▶ _Page text_
◆ ◆ ◆ ◆ ◆ ◆ ◆

For the dense urban high-rise area, around 37 percent of the macro traffic and 40 percent of the outdoor small cell traffic is being served to indoor users. This indicates in-building cell deployment could be increased to meet this demand, which is mostly in modern thermally-efficient buildings.

The low figures for the proportion of traffic in the dense urban high-rise area are understandable in the context of buildings which have in-building coverage systems.

By quantifying the traffic demand and coverage from both inside and outside, the additional resources that would be needed can be determined so that the least amount of radio power is sacrificed to penetration losses.

The unsupervised learning approach was applied to a larger area that included all three metro districts mentioned in the previous approach. It has the capability of handling more data efficiently and can handle multiple inputs instead of relying on one measure like the statistical approach. More granular results can be obtained, since the labeling is done at the device/sample level rather than an aggregate measure. This allows not only the computation of an indoor traffic ratio but also of any indoor–outdoor ratio using the same model. The percentage of devices that are indoor, and the traffic percentage ratio that is generated from indoor devices, is then calculated; 61 percent of devices were detected to be indoor in the data set with 59 percent of traffic on outdoor base stations serving those devices. These results align with and complement the results from the statistical methodology.

◆ ◆ ◆ ◆ ◆ ◆ ◆

▶ _Data shown_
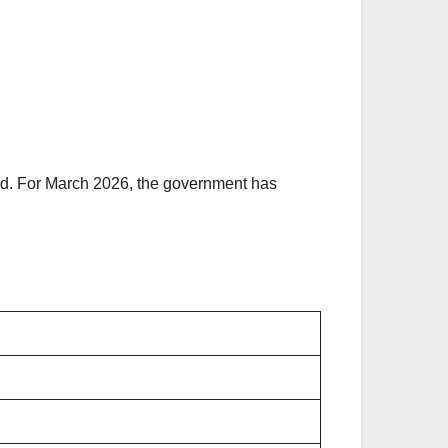
aid. For March 2026, the government has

◆ ◆ ◆ ◆ ◆ ◆ ◆

▶ _Work item A_
What percentage figures does the indoor traffic text give?
▶ _Work item B_
Can you restate the paragraph of the indoor traffic text beginning "The unsupervised learning approach was applied" as a brief list, keeping its main facts?
▶ _Work item C_
Carry on the indoor traffic text from its last sentence.
The listing comes from a different source than the indoor traffic text.

▶ _Reply A_
- 37 percent
- 40 percent
- 61 percent
- 59 percent

▶ _Reply B_
- The unsupervised learning approach covered a larger area that included all three metro districts from the previous approach.
- It handles more data efficiently and uses multiple inputs rather than the single measure of the statistical approach.
- Labeling at the device/sample level gives more granular results than an aggregate measure.
- The same model can compute an indoor traffic ratio or any other indoor–outdoor ratio.
- 61 percent of devices in the data set were detected as indoor, with 59 percent of traffic on outdoor base stations serving those devices.
- These results align with and complement the statistical methodology's results.

▶ _Reply C_
Rolling out 5G networks

Designing Radio Access Networks (RAN) has grown in complexity with every generation of mobile communications. Now, as 5G is being rolled out, finding an optimum design for the service provider – balancing quality of service with efficiency – is made more challenging by the use of high-band frequencies, which combine high capacity with increased absorption losses through obstructions. The ability to increase prediction accuracy to find an optimal distribution between outdoor and indoor radio solutions faster helps deal with the growing complexity. Ultimately these approaches will be automated, allowing for continuous monitoring of 5G RAN efficiency.